O Terms
Oblique Roman type that has been artificially slanted to look italic. The opposite of true italic.
OpenType Just in case you didn't think Type 1 and TrueType were enough, Adobe and Microsoft (with support from Apple, Netscape and others) have gotten together and come up with OpenType, mostly to answer font problems on the World Wide Web. The OpenType specification allows for the compression, embedding and decompression of font information so it can easily travel with a document and display properly on any computer platform-sort of where TrueType and Type 1 put aside their differences and unite for the common good of all documents. Don't worry-your current fonts should be compatible with the new format, which will take a while to catch on and be supported.
Orphan When you're setting a book and the first line of a new paragraph falls at the bottom line of a page, or the last line of a paragraph winds up at the top of a page (also called a page widow). Either way, they're to be avoided.
Outline This is the part of the type software that actually creates the printed characters.
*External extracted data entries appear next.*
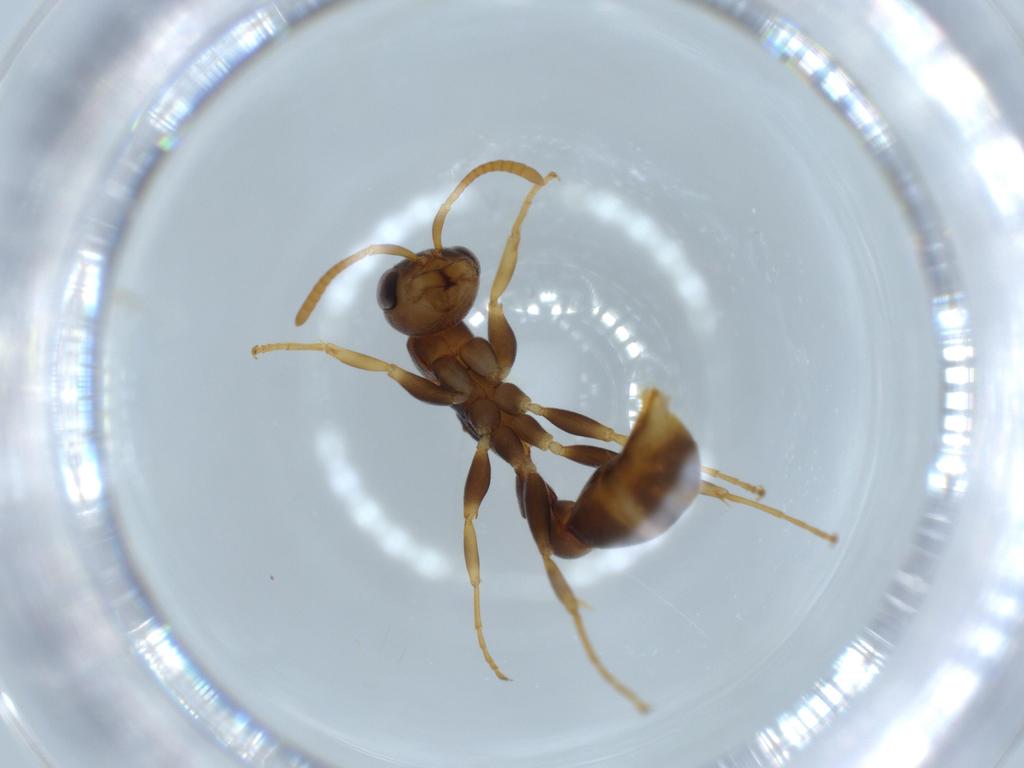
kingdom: Animalia
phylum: Arthropoda
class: Insecta
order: Hymenoptera
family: Formicidae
It is, technically, just a description of the type's outline-it would take up too much space to describe all the solid stuff in between-that's done in the Postscript interpreter during printing.
P Terms
Parts of a Letter

- Apex: The point where two diagonal strokes meet, as in the top of the uppercase A or M.
- Arm: Horizontal strokes on letters like T or E.
- Bar: The cross horizontal piece connecting two strokes.
- Beak A serif at the end of a horizontal stroke.
- Bowl: Round parts of letters like P, B and the upper part of g.
- Counter: The enclosed part of a letter such as the P or p.
- Ear: The little part that sticks out to the right of the lowercase g.
- Eye: The enclosed part of the lowercase e.
- Link: The connecting line of a lowercase g between the loop and the upper bowl.
- Loop: The lower part of the g, also called the tail.
- Serif The fine line finishing off the end of the stroke. From the Dutch schreef which originally meant "borderline."
- Spur The little stick-out part of some letters like G or t.
- Stress The implied angle between the thinnest parts of a curved letter. Point of maximum stress is the thickest part of curved letters like O or D.
- Stroke or Stem How everyone describes the main elements of the letter.
- Tail A stroke extending below the baseline, like the lowercase j or uppercase Q. Sometimes called a leg.
- Vertex: Where two downward diagonal strokes cross, as in a M or W.
Penalty Copy Not used enough as a term any more, but should be. This is any original copy that is difficult to work with-like handwritten, badly faxed or otherwise messy pages. Once typesetters charged extra-a penalty-for this hard-to-read stuff. Now could certainly apply to poorly prepared text files.
Pi Characters You know this to be all the odd symbols and special characters that aren't numbers, symbols or letters. But did you know the term originally described what happened when metal type got all mixed together so as to be unusable?
Pibble Of slightly dubious origin, but the only known word to describe when a word is set to look like what it says.

Pilcrow You know it as the paragraph symbol

Pixel Smallest point displayed on a computer screen (most screens are 72 pixels per inch). Comes from picture element.
Point System We measure type in points, thanks to Pierre Simon Fournier and F. Didot, who developed the standard in the 19th Century. In their Didot Point System, 12 points equal one cicero. The British/American version (proposed by Nelson Hawks in 1878) is based on the Pica-which is also 12 points, or 4.233 millimeters, but is slightly smaller than a Didot Point. The point size of a type (in modern times) is determined by measuring the distance from the ascent line (top of the capitals) to the descent line (bottom most descender). And to confuse things even more, many Europeans now measure type in millimeters (1 mm equals 2.85 points).
Printer Font Same as the outline font. It's the information the printer needs to construct a font for printing. Different than the bitmap font.